The Great Pacific Garbage Patch - A New Continent Emerging on the Surface of the Earth

The Great Pacific Garbage Patch, also known as the Pacific Trash Vortex, is made up of large patches of marine debris. These huge spinning debris clusters are reported to be as big as twice the size of Texas and consist of materials ranging from plastic bottles to refrigerators and commercial fishing nets.

In addition to large visible objects, these garbage patches are also full of a material called "microplastics". These tiny pieces of plastic actually account for most of the debris and are barely visible to the naked eye. The fragments usually come from plastic materials, such as soda bottles, that have been broken down by the ocean (like sea glass) and range from 0.3 to 5 millimeters in diameter.

The entire Great Pacific Garbage Patch is contained within the North Pacific Subtropical Gyre in the North Pacific Ocean, between Hawaii and California. Gyre's are ocean systems created by circular ocean currents, which are influenced by the Earth's wind patterns and the rotation of the planet. The center of the gyre tends to be a low-pressure zone, similar to the eye of a hurricane, which makes conditions calm and stable.

  Operation SeaNet's map of the world showing the 6 main ocean gyres.

Operation SeaNet's map of the world showing the 6 main ocean gyres.

These gyres are prone to collecting materials because this mid-section is where warm water from the south meets cooler water from the north, which produces a conveyer belt system that moves trash from one patch to another.

Scientists used to believe that most of the debris in the garbage patch could be found on the surface. But according to recent reports, researchers have discovered that up to 70% of the marine debris actually sinks to the bottom of the ocean, which creates an underwater trash heap.

According to National Geographic, roughly 80% of the debris in the Great Pacific Garbage Patch can be traced to land-based activities in North America and Asia. Trash takes six years to reach the patch if coming from North America and about a year if coming from Asia. The remaining 20% of debris comes from commercial fishing boats, offshore rigs and shipping containers.

The primary reason we don't know very much about these garbage patches is because they are very difficult to physically reach. They are located in "dead zones" where very little wind exists, so you can’t sail through them. If you can't sail, you must use a motor boat. However, because of the amount of floating debris, this becomes a dangerous activity. Motoring through extensive areas of debris can ruin your propeller or even your engine. Hitting an object hidden below the surface can cause severe damage to boats and cause them to take on water. To complicate matters further, if you're 1,000 miles or more from land (which is where the garbage patch resides) rescue operations can take one week or more. 

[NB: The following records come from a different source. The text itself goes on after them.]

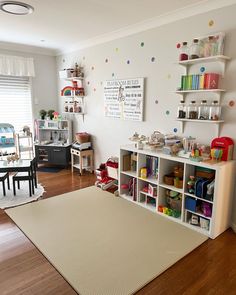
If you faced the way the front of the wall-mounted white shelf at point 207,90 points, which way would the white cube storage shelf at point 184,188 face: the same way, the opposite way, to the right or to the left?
the same way

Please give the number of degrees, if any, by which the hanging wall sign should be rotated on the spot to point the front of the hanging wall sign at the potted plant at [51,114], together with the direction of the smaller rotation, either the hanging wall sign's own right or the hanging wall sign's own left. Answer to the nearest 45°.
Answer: approximately 90° to the hanging wall sign's own right

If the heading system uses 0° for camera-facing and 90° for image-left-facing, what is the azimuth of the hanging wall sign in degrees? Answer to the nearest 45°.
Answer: approximately 45°

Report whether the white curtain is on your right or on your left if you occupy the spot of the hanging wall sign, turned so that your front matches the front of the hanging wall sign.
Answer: on your right

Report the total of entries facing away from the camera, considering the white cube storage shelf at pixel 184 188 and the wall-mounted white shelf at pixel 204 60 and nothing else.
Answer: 0

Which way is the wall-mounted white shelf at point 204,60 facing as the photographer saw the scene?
facing the viewer and to the left of the viewer

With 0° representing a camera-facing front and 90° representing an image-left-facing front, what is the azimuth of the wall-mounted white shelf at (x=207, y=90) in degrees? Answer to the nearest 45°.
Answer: approximately 45°

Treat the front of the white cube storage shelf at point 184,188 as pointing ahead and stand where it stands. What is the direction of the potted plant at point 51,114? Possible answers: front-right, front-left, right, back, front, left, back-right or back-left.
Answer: right

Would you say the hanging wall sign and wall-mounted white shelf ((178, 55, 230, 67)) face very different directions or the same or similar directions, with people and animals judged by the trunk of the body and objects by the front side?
same or similar directions

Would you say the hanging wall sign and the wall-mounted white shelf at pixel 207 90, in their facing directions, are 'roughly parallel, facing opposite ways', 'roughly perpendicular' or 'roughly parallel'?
roughly parallel

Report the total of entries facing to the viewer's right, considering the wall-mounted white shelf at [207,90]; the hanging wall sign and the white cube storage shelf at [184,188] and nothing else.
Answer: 0

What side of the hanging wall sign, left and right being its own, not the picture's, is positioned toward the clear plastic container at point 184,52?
left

But the debris doesn't just pose a hazard for humans. Marine mammals ingest the micro-plastic material when feeding on smaller fish as it all gets ‘scooped up’ together, and turtles often mistake plastic bags for jellyfish. Seals, dolphins and other larger mammals also get caught in fishing nets, leading to drownings, which is why this phenomenon has been coined "ghost fishing."

So how do we begin to clean up one of the biggest environmental disasters of the century? One Dutch organization, the Ocean Cleanup, has set out to do just that. The organization was founded in 2013 by then 19-year-old entrepreneur, Boyan Slat, who developed an ocean cleaning mechanism in order to address the problem. The apparatus is designed to rest on the ocean's surface and use the ocean's currents to capture plastic, while sea life and ocean water flow by unobstructed below. 

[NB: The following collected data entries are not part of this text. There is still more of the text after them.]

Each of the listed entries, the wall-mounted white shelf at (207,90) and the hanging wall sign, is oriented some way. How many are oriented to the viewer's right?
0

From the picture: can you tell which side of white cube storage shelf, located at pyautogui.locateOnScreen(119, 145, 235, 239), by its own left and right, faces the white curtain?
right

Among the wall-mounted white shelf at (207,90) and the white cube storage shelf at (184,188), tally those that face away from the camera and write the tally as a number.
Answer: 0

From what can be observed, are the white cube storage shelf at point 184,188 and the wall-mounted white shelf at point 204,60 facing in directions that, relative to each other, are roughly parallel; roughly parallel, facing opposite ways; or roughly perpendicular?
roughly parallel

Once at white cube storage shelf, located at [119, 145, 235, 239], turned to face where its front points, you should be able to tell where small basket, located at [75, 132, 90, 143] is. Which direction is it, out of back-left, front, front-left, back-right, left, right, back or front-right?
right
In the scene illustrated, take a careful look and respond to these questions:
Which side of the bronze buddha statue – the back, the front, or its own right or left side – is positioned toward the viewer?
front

The organization has run several successful research missions to the Great Pacific Garbage Patch and aims to deploy its first pilot mechanism in 2017. If successful, this passive system could theoretically remove about half the garbage in ten years.

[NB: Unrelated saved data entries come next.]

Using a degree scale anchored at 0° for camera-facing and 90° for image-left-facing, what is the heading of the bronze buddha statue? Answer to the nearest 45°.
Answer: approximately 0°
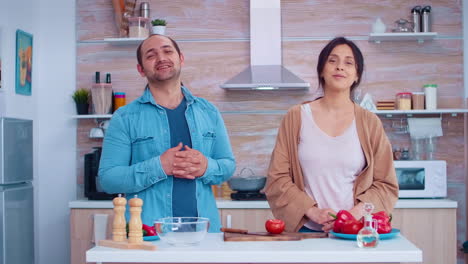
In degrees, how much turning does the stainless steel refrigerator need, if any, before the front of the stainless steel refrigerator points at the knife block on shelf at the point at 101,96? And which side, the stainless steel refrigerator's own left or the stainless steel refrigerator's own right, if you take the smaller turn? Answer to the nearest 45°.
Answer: approximately 90° to the stainless steel refrigerator's own left

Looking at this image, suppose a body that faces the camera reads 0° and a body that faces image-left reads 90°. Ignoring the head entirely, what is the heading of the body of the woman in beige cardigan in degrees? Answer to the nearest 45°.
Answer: approximately 0°
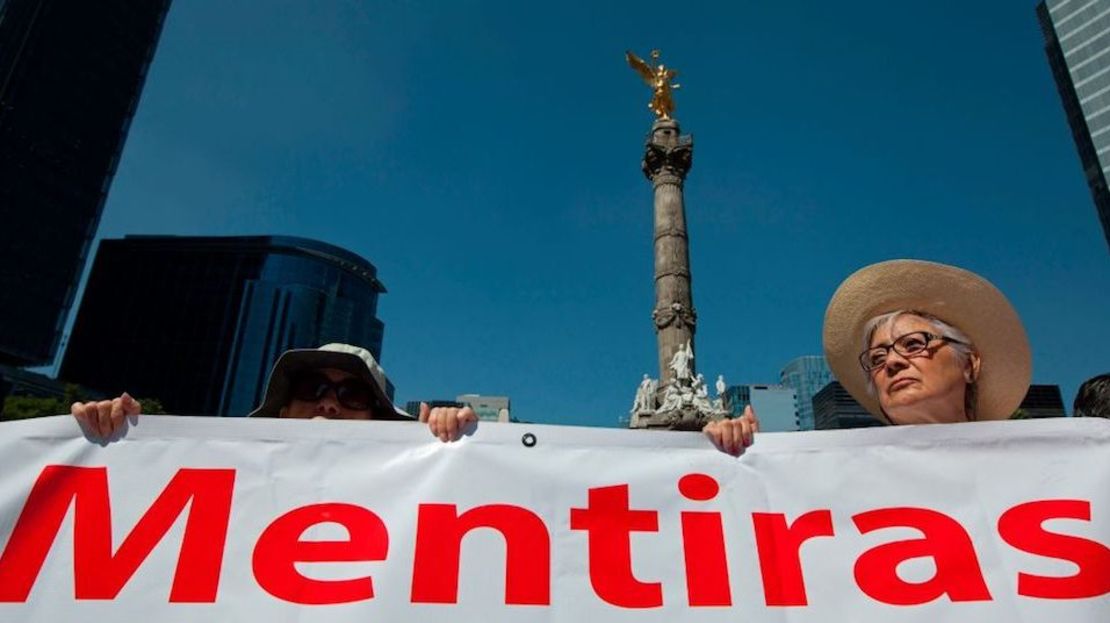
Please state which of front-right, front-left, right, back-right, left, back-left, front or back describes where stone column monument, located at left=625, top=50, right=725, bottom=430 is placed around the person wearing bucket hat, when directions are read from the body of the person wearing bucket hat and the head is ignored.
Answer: back-left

While organizations such as the Ocean Cleanup are integral to fixing the ocean's plastic pollution crisis, every human is also responsible and should aim to do their part too. We need to drastically limit or eliminate the use of disposable plastic and focus on biodegradable materials as much as possible.

Next time you're at the grocery store, opt to bring your own bags instead of using plastic ones. If you can buy drinks made out of glass or aluminum, even better. Keep in mind that every single item you throw into the garbage could wind up in our oceans. The more we think about these consequences, the better off our planet will be.